THE TASK: Nothing should appear in the answer except the lines below from the line containing "Volleyball : très belle victoire" through the line containing "merupakan upaya membangun kesadaran kolektif", copied exactly, with pictures left out.

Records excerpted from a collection
════════════════

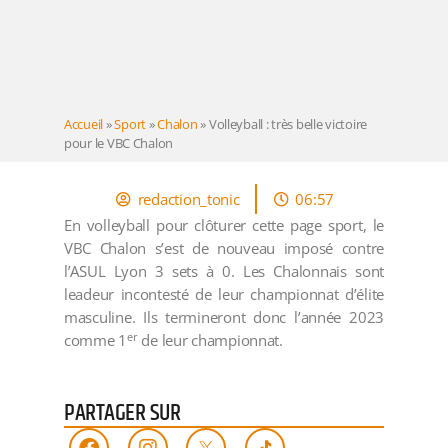
Accueil
»
Sport
»
Chalon
»
Volleyball : très belle victoire
pour le VBC Chalon
redaction_tonic
06:57
En volleyball pour clôturer cette page sport, le
VBC Chalon s’est de nouveau imposé contre
l’ASUL Lyon 3 sets à 0. Les Chalonnais sont
leadeur incontesté de leur championnat d’élite
masculine. Ils termineront donc l’année 2023
er
comme 1
de leur championnat.
PARTAGER SUR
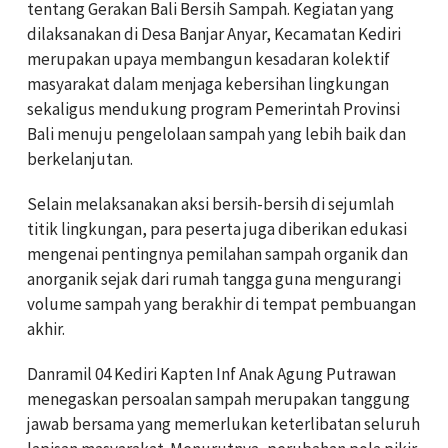
tentang Gerakan Bali Bersih Sampah. Kegiatan yang
dilaksanakan di Desa Banjar Anyar, Kecamatan Kediri
merupakan upaya membangun kesadaran kolektif
masyarakat dalam menjaga kebersihan lingkungan
sekaligus mendukung program Pemerintah Provinsi
Bali menuju pengelolaan sampah yang lebih baik dan
berkelanjutan.
Selain melaksanakan aksi bersih-bersih di sejumlah
titik lingkungan, para peserta juga diberikan edukasi
mengenai pentingnya pemilahan sampah organik dan
anorganik sejak dari rumah tangga guna mengurangi
volume sampah yang berakhir di tempat pembuangan
akhir.
Danramil 04 Kediri Kapten Inf Anak Agung Putrawan
menegaskan persoalan sampah merupakan tanggung
jawab bersama yang memerlukan keterlibatan seluruh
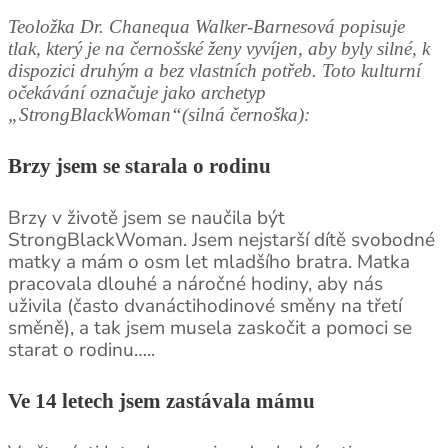
Teoložka Dr. Chanequa Walker-Barnesová popisuje
tlak, který je na černošské ženy vyvíjen, aby byly silné, k
dispozici druhým a bez vlastních potřeb. Toto kulturní
očekávání označuje jako archetyp
„StrongBlackWoman“(silná černoška):
Brzy jsem se starala o rodinu
Brzy v životě jsem se naučila být
StrongBlackWoman. Jsem nejstarší dítě svobodné
matky a mám o osm let mladšího bratra. Matka
pracovala dlouhé a náročné hodiny, aby nás
uživila (často dvanáctihodinové směny na třetí
směně), a tak jsem musela zaskočit a pomoci se
starat o rodinu…..
Ve 14 letech jsem zastávala mámu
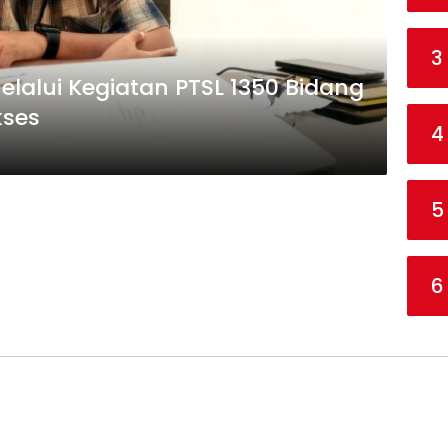
3
elalui Kegiatan PTSL 1350 Bidang
kses
4
5
6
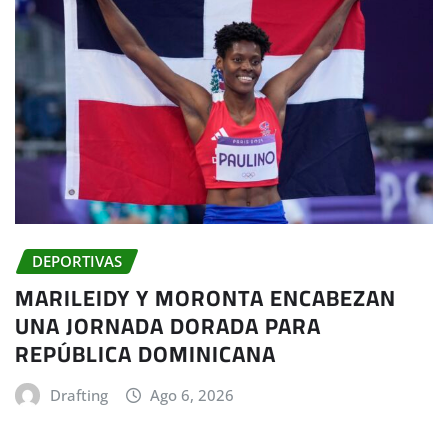
DEPORTIVAS
MARILEIDY Y MORONTA ENCABEZAN
UNA JORNADA DORADA PARA
REPÚBLICA DOMINICANA
Drafting
Ago 6, 2026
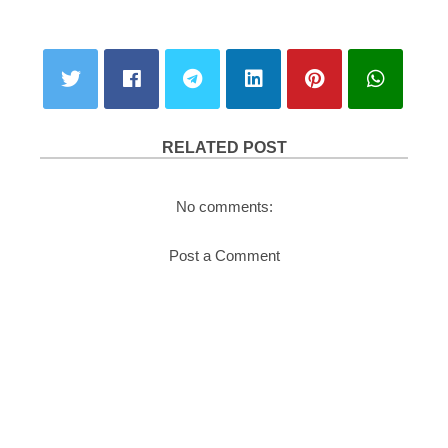
RELATED POST
No comments:
Post a Comment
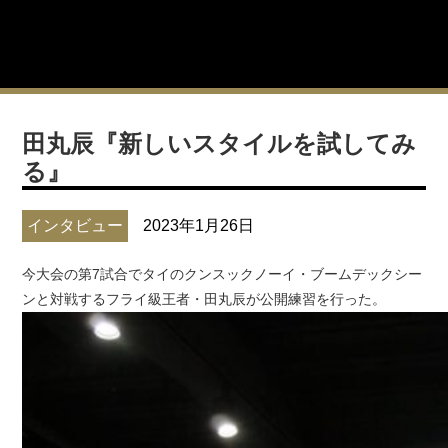
田丸辰『新しいスタイルを試してみ
る』
インタビュー
2023年1月26日
今大会の第7試合でタイのクンスックノーイ・ブームデックシー
ンと対戦するフライ級王者・田丸辰が公開練習を行った。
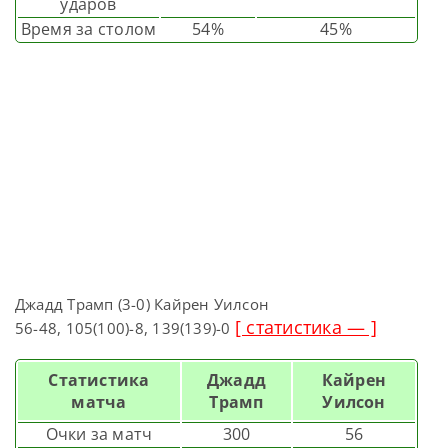
ударов
Время за столом
54%
45%
Джадд Трамп (3-0) Кайрен Уилсон
[ статистика — ]
56-48, 105(100)-8, 139(139)-0
Статистика
Джадд
Кайрен
матча
Трамп
Уилсон
Очки за матч
300
56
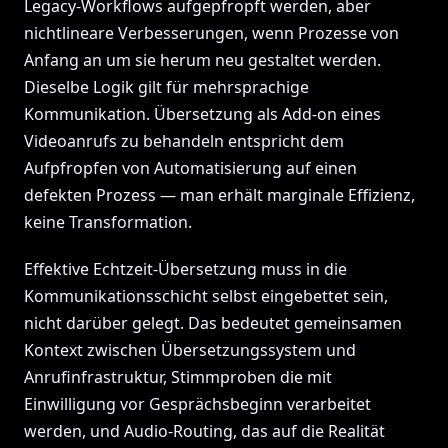
Legacy-Workflows aufgepfropft werden, aber
nichtlineare Verbesserungen, wenn Prozesse von
Anfang an um sie herum neu gestaltet werden.
Dieselbe Logik gilt für mehrsprachige
Kommunikation. Übersetzung als Add-on eines
Videoanrufs zu behandeln entspricht dem
Aufpfropfen von Automatisierung auf einen
defekten Prozess — man erhält marginale Effizienz,
keine Transformation.
Effektive Echtzeit-Übersetzung muss in die
Kommunikationsschicht selbst eingebettet sein,
nicht darüber gelegt. Das bedeutet gemeinsamen
Kontext zwischen Übersetzungssystem und
Anrufinfrastruktur, Stimmproben die mit
Einwilligung vor Gesprächsbeginn verarbeitet
werden, und Audio-Routing, das auf die Realität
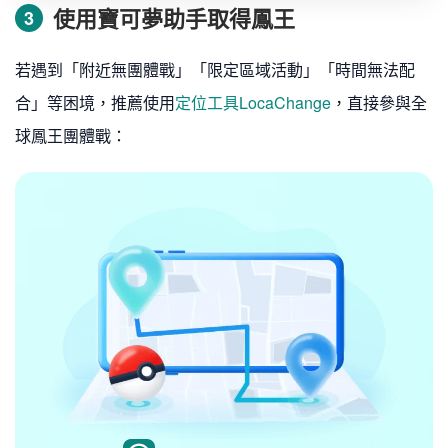
使用寶可夢助手取得鳳王
3
若遇到「附近無團體戰」「限定區域活動」「時間無法配
合」等困境，推薦使用
定位工具LocaChange
，直接參與全
球鳳王團體戰：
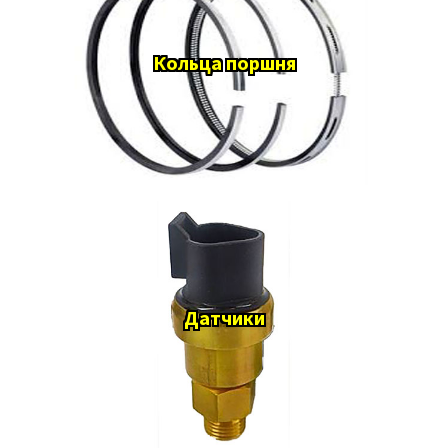
Кольца поршня
Датчики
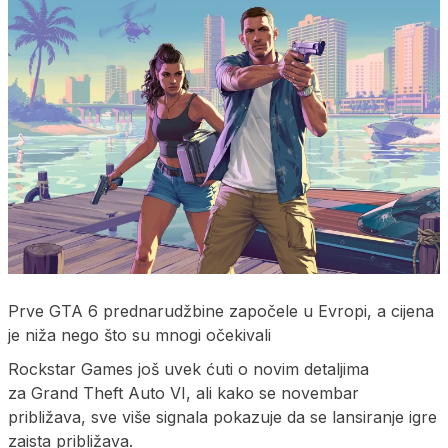
Prve GTA 6 prednarudžbine započele u Evropi, a cijena
je niža nego što su mnogi očekivali
Rockstar Games još uvek ćuti o novim detaljima
za Grand Theft Auto VI, ali kako se novembar
približava, sve više signala pokazuje da se lansiranje igre
zaista približava.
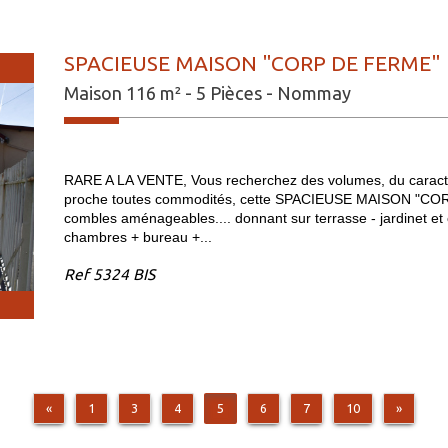
SPACIEUSE MAISON "CORP DE FERME" M
Maison 116 m² - 5 Pièces - Nommay
RARE A LA VENTE, Vous recherchez des volumes, du carac
proche toutes commodités, cette SPACIEUSE MAISON "CO
combles aménageables.... donnant sur terrasse - jardinet et c
chambres + bureau +...
Ref
5324 BIS
«
1
3
4
5
6
7
10
»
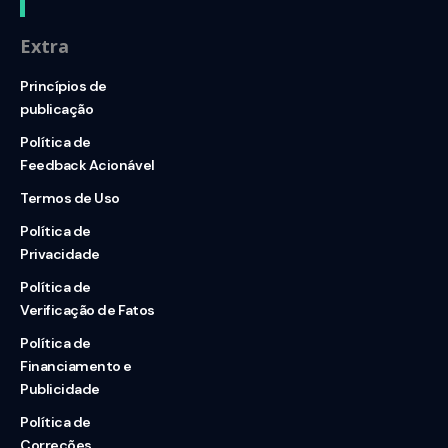
Extra
Princípios de
publicação
Política de
Feedback Acionável
Termos de Uso
Política de
Privacidade
Política de
Verificação de Fatos
Política de
Financiamento e
Publicidade
Política de
Correções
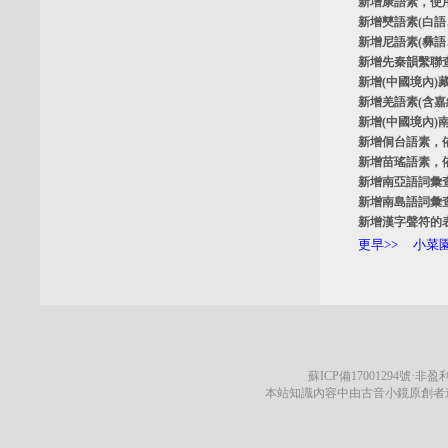
新增
康語素
，使
新增
僰語素
(白
新增
尼語素
(彝
新增
先秦韻繫聯
新增
(中國境內)
新增
羌語素
(含
新增
(中國境內)
新增
侗台語素
，
新增
苗瑤語素
，
新增
南亞語詞彙
新增
南島語詞彙
新增
漢字聲符的
更早>>
小菜園
蘇ICP備17001294號
·非盈利
本站知識內容中由古音小鏡原創者遵循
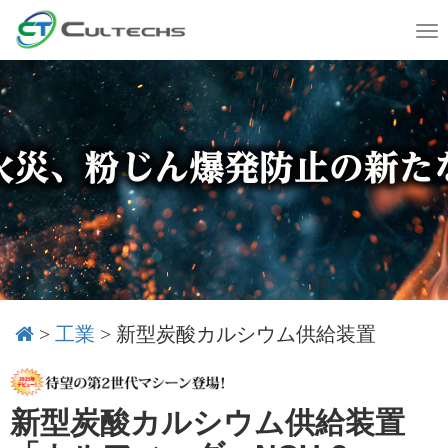
T
o
g
g
l
e
n
a
v
i
g
a
t
i
o
>
工業
>
新型炭酸カルシウム供給装置
n
新型炭酸カルシウム供給装置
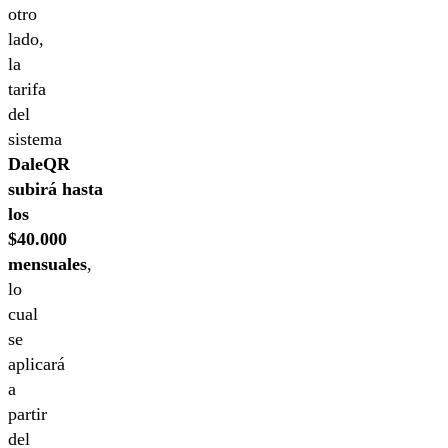
otro
lado,
la
tarifa
del
sistema
DaleQR
subirá hasta
los
$40.000
mensuales
,
lo
cual
se
aplicará
a
partir
del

════════════════

RESPONSE:
Volleyball : très belle victoire
pour le VBC Chalon
redaction_tonic
06:57
En volleyball pour clôturer cette page sport, le
VBC Chalon s’est de nouveau imposé contre
l’ASUL Lyon 3 sets à 0. Les Chalonnais sont
leadeur incontesté de leur championnat d’élite
masculine. Ils termineront donc l’année 2023
er
comme 1
de leur championnat.
PARTAGER SUR
tentang Gerakan Bali Bersih Sampah. Kegiatan yang
dilaksanakan di Desa Banjar Anyar, Kecamatan Kediri
merupakan upaya membangun kesadaran kolektif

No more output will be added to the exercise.